I finished The Bookseller of Kabul
a while ago, and am very glad I did. I am known to be a little on the naive side, but have tried, as an adult, to educate myself on the world outside of my delusional view. Although this book was painful at times (in similar ways to the Kite Runner
), it was wonderfully written. It was a good story, but pushed me beyond my own comfort level... I take for granted the power of women, but who can blame me, look at my family. I cant say that I often pick up non-fiction novels for a 'good read'; my shelves are mostly lined with teen issues novels, but I think it was worth the investment of time (and dreams).
Kissing the Rain
I am excited to re-read Kissing the Rain. It is one of my favorite books ever. I did not feel sick while reading it. In fact, I laughed out loud many times. The kid is hilarious. I related to him. I've never had his problem (obesity) but I get the same kind of stares. And the way he interpreted the looks was right on and cracked my shit up.
Two of the five sisters have posted -- V, J, and P -- where are you? Right now, we're not a handful; we're just a peace sign!
We talked about reading Kissing the Rain
in Feb, but it looks like that may become our March read instead. I read it on the plane today and think it's going to spark some interesting discussions. Annie loves it and she's no slouch, but I have to admit I felt a little ill the entire time I was reading it. Was it the story or was it my overindulgence the night before? Hmm...
While we're waiting for some interesting Kissing the Rain
chatter to begin, I thought I would blog about favorite book titles. Here are a few of mine; what are yours?

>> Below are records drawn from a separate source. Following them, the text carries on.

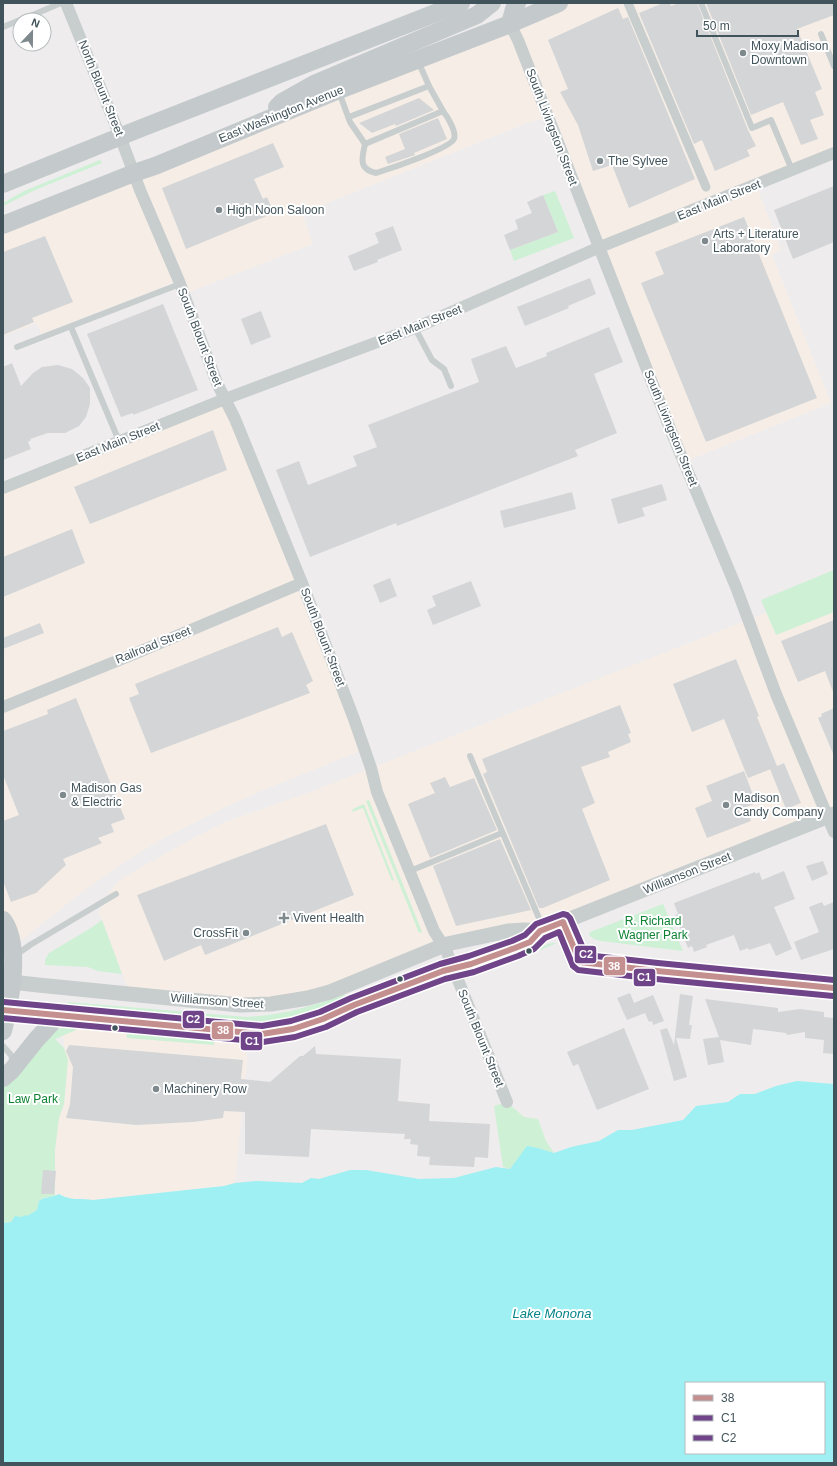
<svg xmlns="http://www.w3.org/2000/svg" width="837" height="1466" font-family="Arial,sans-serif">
  <rect width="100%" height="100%" fill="#eeeced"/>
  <g fill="#f6eee6">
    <polygon points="559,3 834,3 834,153 756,185 781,250 772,255 831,403 684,462 547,117 525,124 302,213 313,244 184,294 179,281 41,334 37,323 3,336 3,225"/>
    <polygon points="225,399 365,749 261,791 225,807 162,839 120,865 78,895 12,948 3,920 3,488"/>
    <polygon points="834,586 834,832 828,818 540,931 508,931 284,1003 130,994 99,912 108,894 119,881 126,876 188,841 223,823 313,791"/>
    <polygon points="61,1016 246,1033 247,1060 235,1183 224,1186 93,1200 82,1198 73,1200 65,1198 59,1194 55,1196 55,1150 59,1118 64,1104 68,1063 65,1053"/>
  </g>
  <g fill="#cef0d5">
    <polygon points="100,160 102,163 35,190 3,206 3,203 24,191"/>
    <polygon points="555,191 574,238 514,261 510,250 558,232 543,195"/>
    <polygon points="834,570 834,612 776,635 761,600"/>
    <polygon points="369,800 422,932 419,933 366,801"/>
    <polygon points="364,804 394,880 392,881 363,808 352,812 353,809"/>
    <polygon points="663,904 683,951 601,941 594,939 589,935 590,932"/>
    <polygon points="102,920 122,974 98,971 88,967 45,965 45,960 49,953 91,928"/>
    <polygon points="551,943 557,943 523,957 479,973 485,969"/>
    <path d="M344,994l1,2c-32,19 -74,29 -111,28 -24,-1 -49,-5 -73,-7 -31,-4 -63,-7 -94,-10l1,-5 179,15c36,-2 64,-10 97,-23z"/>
    <path d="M68,1027h8v3l-21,9 9,9 4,12 -4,44 -5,14 -4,32v46l-12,2 -4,3 -2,9c-8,7 -23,12 -34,13v-137l55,-57z"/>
    <polygon points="127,1032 214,1041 214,1045 127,1038"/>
    <polygon points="507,1102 524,1117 538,1119 546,1141 554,1153 538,1148 510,1169 503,1167 494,1106"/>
  </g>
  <path fill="#9ef0f3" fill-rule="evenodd" d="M797,1081l37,3v379h-831v-240l8,-1 4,-6 7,1 2,-2 3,1 10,-6 2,-9c6,-5 13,-3 20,-7 11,7 21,4 34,6l131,-14 11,-3 22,-2 45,2 9,-5 8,1 31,-9h16l53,9 35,-1 42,-11 14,2 17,-23 11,2 16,5 17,-6 28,-6 19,-11h14l51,-10 13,-14 32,-4 12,-8h15l21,-8zM686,1383h138v70h-138z"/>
  <g fill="#d4d5d7">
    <polygon points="663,3 670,3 671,6 679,3 697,3 748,130 756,146 747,150 750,156 715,171 702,140 694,144 639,13"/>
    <polygon points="706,3 834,3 834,15 797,29 822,89 815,92 824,115 810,120 818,139 801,145 783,102 751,115"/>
    <polygon points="618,8 623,19 628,17 695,179 629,208 612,165 593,171 578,125 560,92 568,89 548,40"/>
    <polygon points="419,98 434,110 396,126 395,124 372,133 359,123"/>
    <polygon points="438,118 447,139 414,153 415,155 388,164 385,157 405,149 399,134"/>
    <polygon points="273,143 284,167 254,179 263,199 267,197 274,213 186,249 162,188"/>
    <polygon points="834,186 834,242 793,259 774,210"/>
    <polygon points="543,195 558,232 510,250 504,235 518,229 515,220 532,213 527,202"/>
    <polygon points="744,217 817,398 706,442 641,283 664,274 655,252"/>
    <polygon points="393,226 402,250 377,260 378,262 354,271 348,256 379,243 375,233"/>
    <polygon points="45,236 73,302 32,318 34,322 3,335 3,252"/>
    <polygon points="590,278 596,294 568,306 569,308 525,326 517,307"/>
    <polygon points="163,304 198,390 133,415 133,413 121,417 87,334"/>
    <polygon points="261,311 271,337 251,345 241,319"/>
    <polygon points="609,327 623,362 594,374 617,433 575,450 578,456 397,526 396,523 310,557 276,470 299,461 308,485 357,466 353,456 377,447 368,425 479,382 471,359 506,346 516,368 547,356 546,353"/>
    <polygon points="12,363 21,386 33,373 42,367 58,365 72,369 83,378 90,388 90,404 86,417 79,426 65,433 48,433 30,439 31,440 28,442 31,449 3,460 3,367"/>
    <polygon points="213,430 227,470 90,524 74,487"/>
    <polygon points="662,484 667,500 642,508 645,516 618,524 611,499"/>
    <polygon points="572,492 576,509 504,528 500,511"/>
    <polygon points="72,529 85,563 3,597 3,557"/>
    <polygon points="390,578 397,596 380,603 373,585"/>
    <polygon points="471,581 481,606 433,625 427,610 436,606 432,596"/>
    <polygon points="834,620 834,692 833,692 825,671 798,682 781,641"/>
    <polygon points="40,623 44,633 3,649 3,638"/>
    <polygon points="278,627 282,637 292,632 313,681 306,685 310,693 151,753 129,698 139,694 135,684"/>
    <polygon points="736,659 759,716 757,717 777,766 784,763 801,803 786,809 770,769 776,767 748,778 724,719 692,732 673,684"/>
    <polygon points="76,698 125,819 111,824 114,832 98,838 102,843 63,859 66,865 36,893 11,902 3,881 3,821 19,815 3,775 3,731 48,714 47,710"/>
    <polygon points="620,705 631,733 628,734 631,742 608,752 610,757 581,767 595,803 582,809 610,880 543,908 539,908 483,774 487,772 482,759"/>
    <polygon points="834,708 834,756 818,718 822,716 821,714"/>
    <polygon points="744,771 756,803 746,807 751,821 707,838 695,808 712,801 706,786"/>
    <polygon points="445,777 450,787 474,778 497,830 430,858 408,804 435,793 430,783"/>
    <polygon points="326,824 354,895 205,955 201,945 164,961 137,895"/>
    <polygon points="500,839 531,910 456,926 433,866"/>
    <polygon points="823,861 828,874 812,881 806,866"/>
    <polygon points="784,871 795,899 774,907 792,949 776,956 770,943 749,950 748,948 740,951 734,935 706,945 707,947 694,952 692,946 688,948 675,915 678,914 674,903 755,872 756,874 759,872 762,880"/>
    <polygon points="822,902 824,906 834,902 834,949 801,960 794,942 819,932 809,907"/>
    <polygon points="630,993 634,1003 653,995 664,1021 653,1025 652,1021 649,1022 645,1013 627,1020 617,998"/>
    <polygon points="680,994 693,996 689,1025 692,1025 690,1039 676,1038 687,1077 674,1081 660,1030 667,1028 674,1045"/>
    <polygon points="705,999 778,1008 778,1012 800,1009 824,1012 824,1017 834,1018 834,1054 823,1053 824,1040 805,1038 805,1032 787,1035 786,1033 753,1029 751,1045 720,1040 724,1062 708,1065 703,1039 719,1037"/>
    <polygon points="624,1028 649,1089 597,1110 578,1064 573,1066 567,1052"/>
    <polygon points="69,1045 243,1060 241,1079 270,1082 300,1056 303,1056 315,1046 316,1054 401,1059 398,1101 430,1104 429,1121 490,1124 488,1158 475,1157 474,1167 429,1165 430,1157 417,1156 418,1145 410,1144 411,1139 404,1139 405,1134 311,1129 309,1157 245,1154 245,1112 224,1111 223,1118 193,1122 136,1125 66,1118 70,1104 73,1067 66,1051"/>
    <polygon points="43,1170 56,1171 54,1194 41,1194"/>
  </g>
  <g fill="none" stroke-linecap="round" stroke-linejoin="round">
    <g stroke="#c8cdce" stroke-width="6">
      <polyline points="701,3 752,128 771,120 792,170"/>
      <polyline points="21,20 61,3"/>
      <polyline points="3,27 20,20"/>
      <polyline points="821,34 834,66"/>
      <polyline points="339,92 350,122 365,144 443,111 429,86 418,61"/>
      <polyline points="349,117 429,86"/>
      <path d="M365,144c-3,14 -7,25 11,29 13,-4 73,-24 78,-34 3,-7 -7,-23 -11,-28"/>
      <polyline points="71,327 119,441"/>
      <polyline points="415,328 432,360 444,369 451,386"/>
      <polyline points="17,347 180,284"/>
      <polyline points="470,756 544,930"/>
      <polyline points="410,871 502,833"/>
      <polyline points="16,955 30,945 116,894"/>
      <polyline points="3,1046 11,1055 13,1062"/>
    </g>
    <polyline stroke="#c8cdce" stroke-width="9" points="628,3 706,187"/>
    <g stroke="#c8cdce" stroke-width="12">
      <polyline points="66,3 120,136 140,190 179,281 217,383 235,419 302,583 354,719 371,768 377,792 434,931 446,950 507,1102"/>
      <polyline points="510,24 518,40 673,436 736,587 776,694 834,832"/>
      <polyline points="3,488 225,399 415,328 600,247 834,153"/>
      <polyline points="3,707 134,654 302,583"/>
      <polyline points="563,922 580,962 657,971 834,988"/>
    </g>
    <g stroke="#c8cdce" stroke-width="15">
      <polyline points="3,981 38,985 240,1005 271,1004 308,998 330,992 447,944 508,931 525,930 540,931"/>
      <polyline points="3,1010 110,1019 246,1033 262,1034 293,1029 323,1019 354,1005 443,971 471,964 515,948 530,942 540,931 834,814"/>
    </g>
    <g stroke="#c4c9cc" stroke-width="18">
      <polyline points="510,24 514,9 517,3"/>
      <polyline points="277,107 282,102 314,84 477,15 492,3"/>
      <polyline points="3,184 139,129 461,3"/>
      <polyline points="3,225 134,173 155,166 339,90 510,24 559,3"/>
      <path d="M3,920c19,26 7,82 0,111"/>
      <polyline points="3,1078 12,1070 36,1040 58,1016"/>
    </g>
    <g stroke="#fff" stroke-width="9">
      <polyline id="bus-1" points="3,1010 262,1034 293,1029 323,1019 354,1005 443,971 471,964 515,948 530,942 540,931 563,922 580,962 657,971 834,988"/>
    </g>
    <g stroke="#fff" stroke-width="9">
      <polyline id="bus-2" points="3,1018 263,1042 295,1037 326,1027 357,1012 445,979 474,972 518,956 534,949 545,938 559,932 573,966 578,970 656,979 833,996"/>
    </g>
    <g stroke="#fff" stroke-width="9">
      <polyline id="bus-3" points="4,1002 262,1026 291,1021 320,1012 351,998 440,964 469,956 512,941 525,935 536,924 563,914 567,915 570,918 586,955 658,963 834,980"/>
    </g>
    <use href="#bus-1" stroke="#c48f8f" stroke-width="6"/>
    <use href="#bus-2" stroke="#704489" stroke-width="6"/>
    <use href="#bus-3" stroke="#704489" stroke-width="6"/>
  </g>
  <g fill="#7e898e" stroke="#fff" stroke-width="1.5">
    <circle cx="743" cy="53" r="4"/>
    <circle cx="600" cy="161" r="4"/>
    <circle cx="219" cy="210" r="4"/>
    <circle cx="705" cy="241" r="4"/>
    <circle cx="63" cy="795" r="4"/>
    <circle cx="726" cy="805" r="4"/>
    <path d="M282 912h4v4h4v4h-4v4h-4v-4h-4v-4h4z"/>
    <circle cx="246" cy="933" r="4"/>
    <circle cx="156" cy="1089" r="4"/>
  </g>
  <g fill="#42545b" stroke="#fff" stroke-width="1.5">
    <circle cx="529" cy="951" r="3.5"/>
    <circle cx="400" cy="979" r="3.5"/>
    <circle cx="115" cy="1028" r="3.5"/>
  </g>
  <g text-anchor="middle" stroke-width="4" stroke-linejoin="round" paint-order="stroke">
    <g font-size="12" fill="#42545b" stroke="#fff" text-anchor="start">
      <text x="751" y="50">Moxy Madison<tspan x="751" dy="14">Downtown</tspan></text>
      <text x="608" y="165">The Sylvee</text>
      <text x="227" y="214">High Noon Saloon</text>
      <text x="713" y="238">Arts + Literature<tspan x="713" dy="14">Laboratory</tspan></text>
      <text x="71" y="792">Madison Gas<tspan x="71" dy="14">&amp; Electric</tspan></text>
      <text x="734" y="802">Madison<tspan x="734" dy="14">Candy Company</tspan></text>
      <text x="293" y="922">Vivent Health</text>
      <text x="238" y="937" text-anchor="end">CrossFit</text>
      <text x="164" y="1093">Machinery Row</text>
    </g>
    <g font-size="12" fill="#42545b" stroke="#fff">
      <text transform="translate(101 88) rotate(68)" y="4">North Blount Street</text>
      <text transform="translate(281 114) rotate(-22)" y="4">East Washington Avenue</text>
      <text transform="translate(552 127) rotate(69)" y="4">South Livingston Street</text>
      <text transform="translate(719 200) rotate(-22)" y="4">East Main Street</text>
      <text transform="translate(420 325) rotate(-22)" y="4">East Main Street</text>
      <text transform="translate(200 337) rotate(69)" y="4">South Blount Street</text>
      <text transform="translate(671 428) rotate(68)" y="4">South Livingston Street</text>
      <text transform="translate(118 442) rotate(-22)" y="4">East Main Street</text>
      <text transform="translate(323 637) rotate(69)" y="4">South Blount Street</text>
      <text transform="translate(153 645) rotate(-22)" y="4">Railroad Street</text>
      <text transform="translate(687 873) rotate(-22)" y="4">Williamson Street</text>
      <text transform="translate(217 1001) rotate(4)" y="4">Williamson Street</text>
      <text transform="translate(481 1038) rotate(68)" y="4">South Blount Street</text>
    </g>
    <g font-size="12" fill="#0d8233" stroke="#fff">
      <text x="653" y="925">R. Richard<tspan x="653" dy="14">Wagner Park</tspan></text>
      <text x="33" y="1103">Law Park</text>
    </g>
    <g font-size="13" font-style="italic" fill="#048488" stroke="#fff">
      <text x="552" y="1318">Lake Monona</text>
    </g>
  </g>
  <g stroke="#fff" stroke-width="1.5">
    <rect x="574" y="945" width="23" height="19" rx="4" fill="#704489"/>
    <rect x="603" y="956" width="23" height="20" rx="4" fill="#c48f8f"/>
    <rect x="633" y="968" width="23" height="19" rx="4" fill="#704489"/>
    <rect x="182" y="1010" width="23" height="19" rx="4" fill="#704489"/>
    <rect x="211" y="1021" width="23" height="19" rx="4" fill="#c48f8f"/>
    <rect x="240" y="1031" width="23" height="20" rx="4" fill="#704489"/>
  </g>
  <g font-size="11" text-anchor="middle" font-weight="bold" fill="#fff">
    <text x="586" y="958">C2</text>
    <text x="614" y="970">38</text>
    <text x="644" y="981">C1</text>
    <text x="193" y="1023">C2</text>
    <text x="223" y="1034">38</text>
    <text x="252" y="1045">C1</text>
  </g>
  <rect width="837" height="1466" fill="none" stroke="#42545b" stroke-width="8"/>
  <rect x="685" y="1382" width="140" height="72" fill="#ffffff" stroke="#b3bbbd"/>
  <rect x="693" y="1395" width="20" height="6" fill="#c48f8f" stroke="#b3bbbd"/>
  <text x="721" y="1402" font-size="12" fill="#42545b">38</text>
  <rect x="693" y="1415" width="20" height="6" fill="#704489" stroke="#b3bbbd"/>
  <text x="721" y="1422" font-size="12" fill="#42545b">C1</text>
  <rect x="693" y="1435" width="20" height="6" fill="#704489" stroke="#b3bbbd"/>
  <text x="721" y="1442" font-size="12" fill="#42545b">C2</text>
  <g transform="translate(32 32) rotate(22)"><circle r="19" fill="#ffffff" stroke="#b3bbbd"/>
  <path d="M0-3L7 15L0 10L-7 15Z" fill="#7e898e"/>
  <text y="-6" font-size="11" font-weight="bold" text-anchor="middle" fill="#42545b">N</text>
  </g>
  <path d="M697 30v6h101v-6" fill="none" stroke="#42545b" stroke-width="2"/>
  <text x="703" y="30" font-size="12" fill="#42545b" stroke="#ffffff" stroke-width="3" paint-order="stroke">50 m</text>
</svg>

-- Unbearable lightness of being
-- I cannot get you close enough
-- Light can be both wave and particle
-- In the land of dreamy dreams
-- Falling through space
-- Drunk with love
Bookseller of Kabul vs. The Kite Runner
We chose to read Bookseller of Kabul
because we read The Kite Runner
last year and enjoyed it a lot. Annie found Bookseller of Kabul to be far inferior. I enjoyed the contrast though.... The Kite Runner
is essentially the story of men. It is the story of secrets and the huge influence they can have. Bookseller of Kabul
is about women. Although the bookseller, Sultan, is the sun around which the story and the characters orbit, it's really the tales of the women that are the core of this book.
A Handful of Books
Just finished The Bookseller of Kabul. I'm not sorry that I read it, but I did not like the book. It felt like I was reading a thesis, on a topic that overwhelms and confuses me.
I enjoyed all of the dialogue. And I really liked the youngest daughter, the grandma, and the interpreter.
Bookseller of Kabul
I loved The Kite Runner. It gave me an insider's look at life in a very foreign land, and allowed me to see that people there are not all that "foreign." The end disappointed me, but that was my only complaint.
So I was excited about The Bookseller of Kabul and started it with high expectations. It's been about a month now, and I still haven't finished the book. There are too many characters! The feminist angle irritates me. I wish that she had focused on one or two people, the youngest daughter, perhaps.
I will finish the book, then write more. Maybe by then it will all come together.